Ogni giardino, prima o poi, si popola di ospiti indesiderati. Quelle piante che spuntano dove non sono state invitate, che si insinuano tra le mattonelle del vialetto, che rubano spazio e nutrimento alle piante che abbiamo scelto e amato.
Non tutte le erbacce sono uguali, e imparare a riconoscerle è il primo passo per gestirle con intelligenza. La gramigna, ad esempio, si diffonde rapidamente con i suoi stoloni sotterranei; il tarassaco affonda la sua radice a fittone profonda nel terreno; l’ortica, invece, cresce rigogliosa dove il suolo è ricco di azoto. Conoscere il nemico aiuta a scegliere la strategia giusta: estirpare a mano, intervenire con il sarchio, o ricorrere a rimedi naturali che la dispensa di casa già offre.

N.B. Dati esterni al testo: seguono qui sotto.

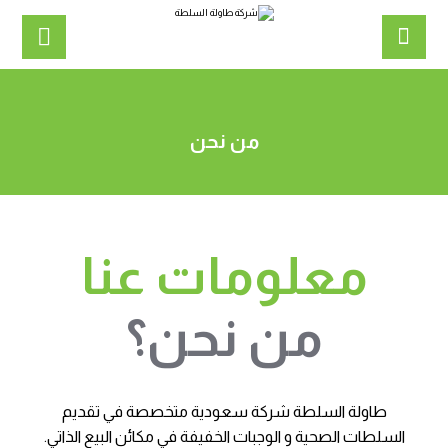
من نحن
معلومات عنا
من نحن؟
ﻃﺎوﻟﺔ اﻟﺴﻠﻄﺔ شركة ﺳﻌﻮدﻳﺔ ﻣﺘﺨﺼﺼﺔ ﻓﻲ ﺗﻘﺪﻳﻢ
اﻟﺴﻠﻄﺎت اﻟﺼﺤﻴﺔ و اﻟﻮﺟﺒﺎت اﻟﺨﻔﻴﻔﺔ ﻓﻲ ﻣﻜﺎﺋﻦ اﻟﺒﻴﻊ اﻟﺬاﺗﻲ.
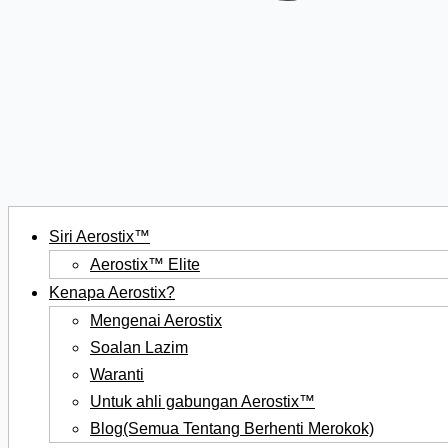
Siri Aerostix™
Aerostix™ Elite
Kenapa Aerostix?
Mengenai Aerostix
Soalan Lazim
Waranti
Untuk ahli gabungan Aerostix™
Blog(Semua Tentang Berhenti Merokok)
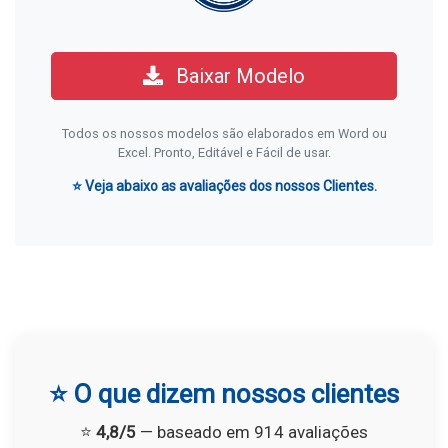
Baixar Modelo
Todos os nossos modelos são elaborados em Word ou
Excel. Pronto, Editável e Fácil de usar.
⭐ Veja abaixo as avaliações dos nossos Clientes.
⭐ O que dizem nossos clientes
⭐
4,8/5
— baseado em 914 avaliações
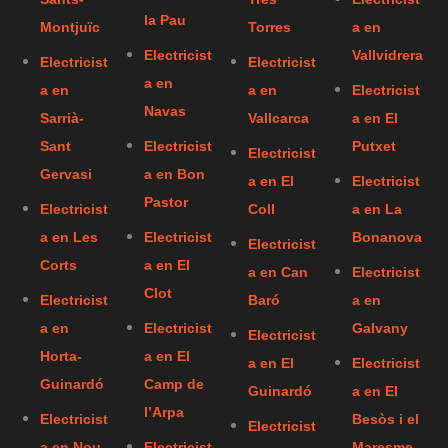
la Pau
Montjuïc
Torres
a en
Electricist
Vallvidrera
Electricist
Electricist
a en
a en
a en
Electricist
Navas
Sarrià-
Vallcarca
a en El
Sant
Electricist
Putxet
Electricist
Gervasi
a en Bon
a en El
Electricist
Pastor
Electricist
Coll
a en La
a en Les
Electricist
Bonanova
Electricist
Corts
a en El
a en Can
Electricist
Clot
Electricist
Baró
a en
a en
Electricist
Galvany
Electricist
Horta-
a en El
a en El
Electricist
Guinardó
Camp de
Guinardó
a en El
l’Arpa
Electricist
Besòs i el
Electricist
a en Nou
Electricist
Maresme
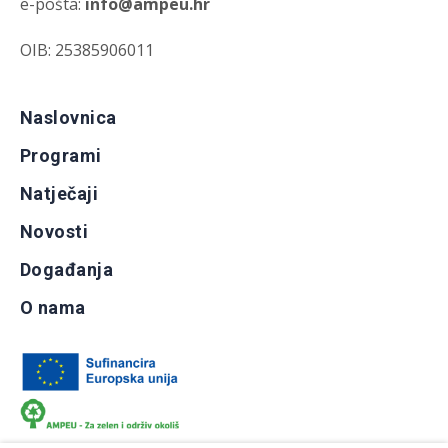
e-pošta:
info@ampeu.hr
OIB: 25385906011
Naslovnica
Programi
Natječaji
Novosti
Događanja
O nama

Il giardiniere, in questo, è un alleato prezioso: il suo occhio esperto sa distinguere una pianta infestante da una che potrebbe rivelarsi utile, e sa consigliare i metodi meno invasivi per tenerle a bada.
Il sale: un alleato potente (ma da usare con cautela)

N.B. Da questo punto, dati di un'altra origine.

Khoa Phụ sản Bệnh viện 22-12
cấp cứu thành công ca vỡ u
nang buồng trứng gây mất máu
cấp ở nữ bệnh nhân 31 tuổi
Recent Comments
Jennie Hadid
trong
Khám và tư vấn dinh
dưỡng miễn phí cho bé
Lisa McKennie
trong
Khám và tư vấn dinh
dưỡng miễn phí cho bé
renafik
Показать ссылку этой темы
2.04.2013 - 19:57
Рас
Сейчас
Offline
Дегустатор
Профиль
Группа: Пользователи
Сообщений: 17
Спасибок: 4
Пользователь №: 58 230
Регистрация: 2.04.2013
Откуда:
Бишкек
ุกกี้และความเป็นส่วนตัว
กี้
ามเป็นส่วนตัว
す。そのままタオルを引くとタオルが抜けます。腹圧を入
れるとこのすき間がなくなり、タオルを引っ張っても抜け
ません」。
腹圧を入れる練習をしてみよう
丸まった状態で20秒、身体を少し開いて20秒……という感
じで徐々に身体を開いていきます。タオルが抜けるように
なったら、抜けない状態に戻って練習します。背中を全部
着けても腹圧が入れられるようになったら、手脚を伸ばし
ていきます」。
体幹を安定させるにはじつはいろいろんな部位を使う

Tra i rimedi naturali che il giardiniere suggerisce, il sale da cucina è uno dei più efficaci e, allo stesso tempo, uno dei più pericolosi se usato senza criterio. Il suo potere erbicida si basa su un principio semplice: il cloruro di sodio altera la pressione osmotica delle cellule vegetali, disidratandole e impedendo loro di assorbire acqua e nutrienti. In pratica, il sale “secca” le erbacce dall’interno, facendole appassire in pochi giorni.

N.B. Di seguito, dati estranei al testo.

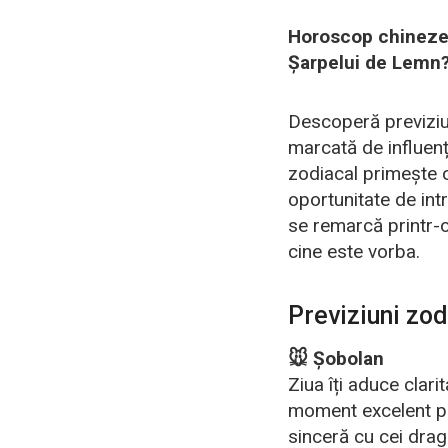
Horoscop chinezesc
Șarpelui de Lemn? 
Descoperă previziun
marcată de influenț
zodiacal primește o
oportunitate de int
se remarcă printr-o
cine este vorba.
Previziuni zo
🐭 Șobolan
Ziua îți aduce clar
moment excelent pen
sinceră cu cei dragi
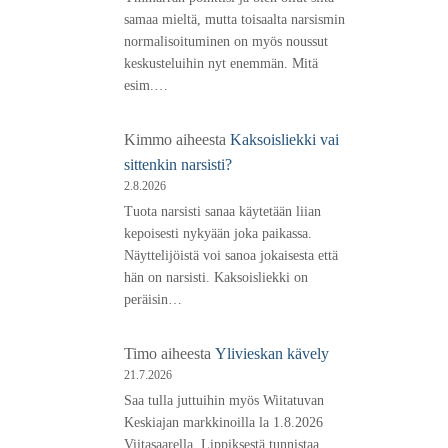
samaa mieltä, mutta toisaalta narsismin
normalisoituminen on myös noussut
keskusteluihin nyt enemmän. Mitä
esim.…
Kimmo
aiheesta
Kaksoisliekki vai
sittenkin narsisti?
2.8.2026
Tuota narsisti sanaa käytetään liian
kepoisesti nykyään joka paikassa.
Näyttelijöistä voi sanoa jokaisesta että
hän on narsisti. Kaksoisliekki on
peräisin…
Timo
aiheesta
Ylivieskan kävely
21.7.2026
Saa tulla juttuihin myös Wiitatuvan
Keskiajan markkinoilla la 1.8.2026
Viitasaarella. Lippiksestä tunnistaa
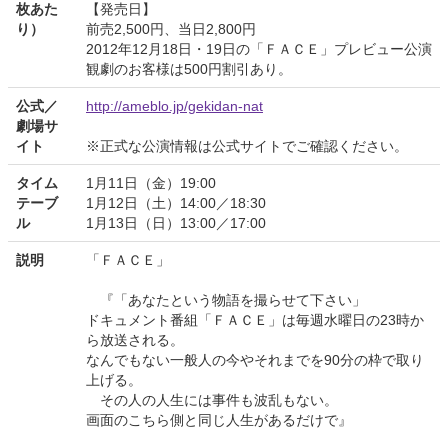
枚あた
【発売日】
り）
前売2,500円、当日2,800円
2012年12月18日・19日の「ＦＡＣＥ」プレビュー公演
観劇のお客様は500円割引あり。
公式／
http://ameblo.jp/gekidan-nat
劇場サ
イト
※正式な公演情報は公式サイトでご確認ください。
タイム
1月11日（金）19:00
テーブ
1月12日（土）14:00／18:30
ル
1月13日（日）13:00／17:00
説明
「ＦＡＣＥ」
『「あなたという物語を撮らせて下さい」
ドキュメント番組「ＦＡＣＥ」は毎週水曜日の23時か
ら放送される。
なんでもない一般人の今やそれまでを90分の枠で取り
上げる。
その人の人生には事件も波乱もない。
画面のこちら側と同じ人生があるだけで』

È un metodo economico, veloce e, a prima vista, naturale. Ma c’è un rovescio della medaglia che molti ignorano. Il sale non è selettivo: colpisce tutte le piante con cui viene a contatto, non solo quelle infestanti. Inoltre, tende ad accumularsi nel terreno, rendendolo sterile e impermeabile nel tempo, compromettendo la vita dei lombrichi e dei microrganismi che lo rendono fertile.